What the task requires:
Reproduce each line of the entries that carries "soybean".

Stored data entries:
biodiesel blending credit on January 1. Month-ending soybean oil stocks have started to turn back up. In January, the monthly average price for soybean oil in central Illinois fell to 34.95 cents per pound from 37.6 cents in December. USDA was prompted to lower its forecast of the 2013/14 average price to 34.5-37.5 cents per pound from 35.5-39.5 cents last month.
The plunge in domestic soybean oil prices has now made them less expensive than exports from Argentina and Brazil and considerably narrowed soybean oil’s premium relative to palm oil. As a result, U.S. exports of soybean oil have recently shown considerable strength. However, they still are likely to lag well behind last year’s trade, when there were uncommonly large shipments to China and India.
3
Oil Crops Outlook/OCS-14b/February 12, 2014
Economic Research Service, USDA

* * *

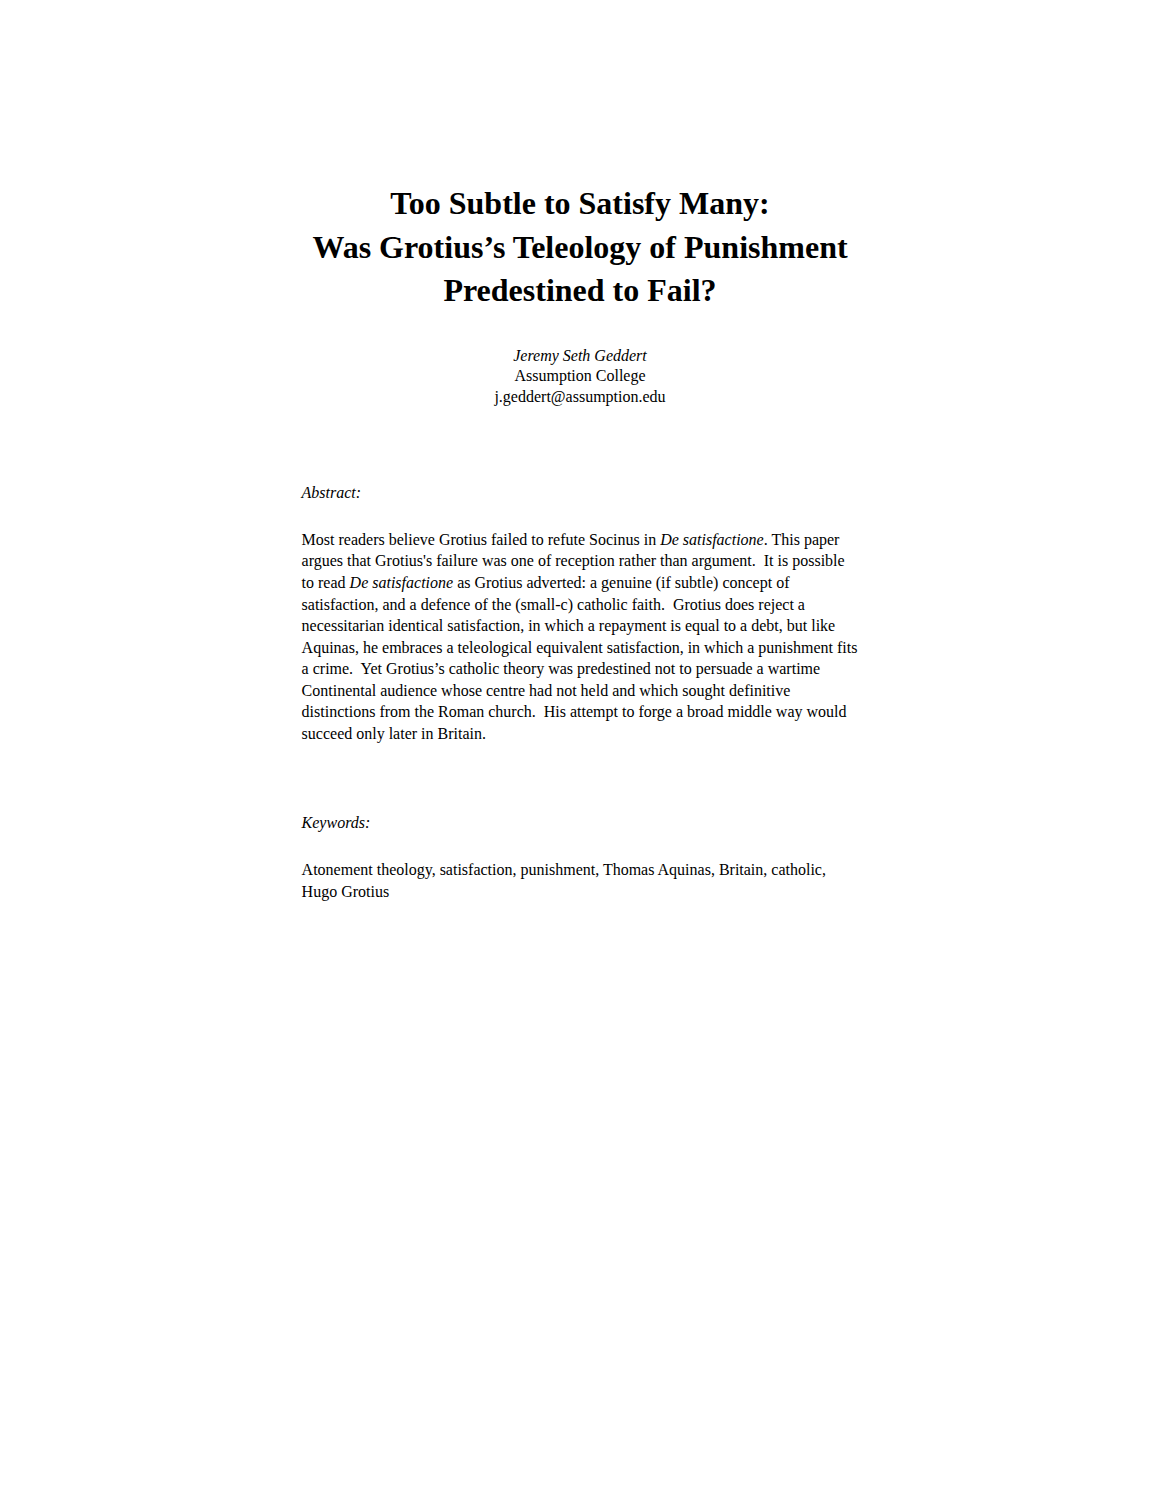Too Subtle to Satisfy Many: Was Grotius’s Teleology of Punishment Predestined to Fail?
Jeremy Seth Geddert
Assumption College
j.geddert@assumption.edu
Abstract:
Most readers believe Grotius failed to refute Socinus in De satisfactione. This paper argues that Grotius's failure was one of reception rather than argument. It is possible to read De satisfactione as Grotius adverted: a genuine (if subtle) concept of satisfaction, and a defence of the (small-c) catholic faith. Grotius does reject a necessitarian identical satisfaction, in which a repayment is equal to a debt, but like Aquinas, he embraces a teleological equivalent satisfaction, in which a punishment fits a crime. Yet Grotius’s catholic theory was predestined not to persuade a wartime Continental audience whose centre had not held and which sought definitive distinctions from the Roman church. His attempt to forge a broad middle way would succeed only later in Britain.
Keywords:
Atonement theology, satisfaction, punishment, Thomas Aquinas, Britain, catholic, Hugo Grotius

Finished task:
biodiesel blending credit on January 1. Month-ending soybean oil stocks have started to turn back up. In January, the monthly average price for soybean oil in central Illinois fell to 34.95 cents per pound from 37.6 cents in December. USDA was prompted to lower its forecast of the 2013/14 average price to 34.5-37.5 cents per pound from 35.5-39.5 cents last month.
The plunge in domestic soybean oil prices has now made them less expensive than exports from Argentina and Brazil and considerably narrowed soybean oil’s premium relative to palm oil. As a result, U.S. exports of soybean oil have recently shown considerable strength. However, they still are likely to lag well behind last year’s trade, when there were uncommonly large shipments to China and India.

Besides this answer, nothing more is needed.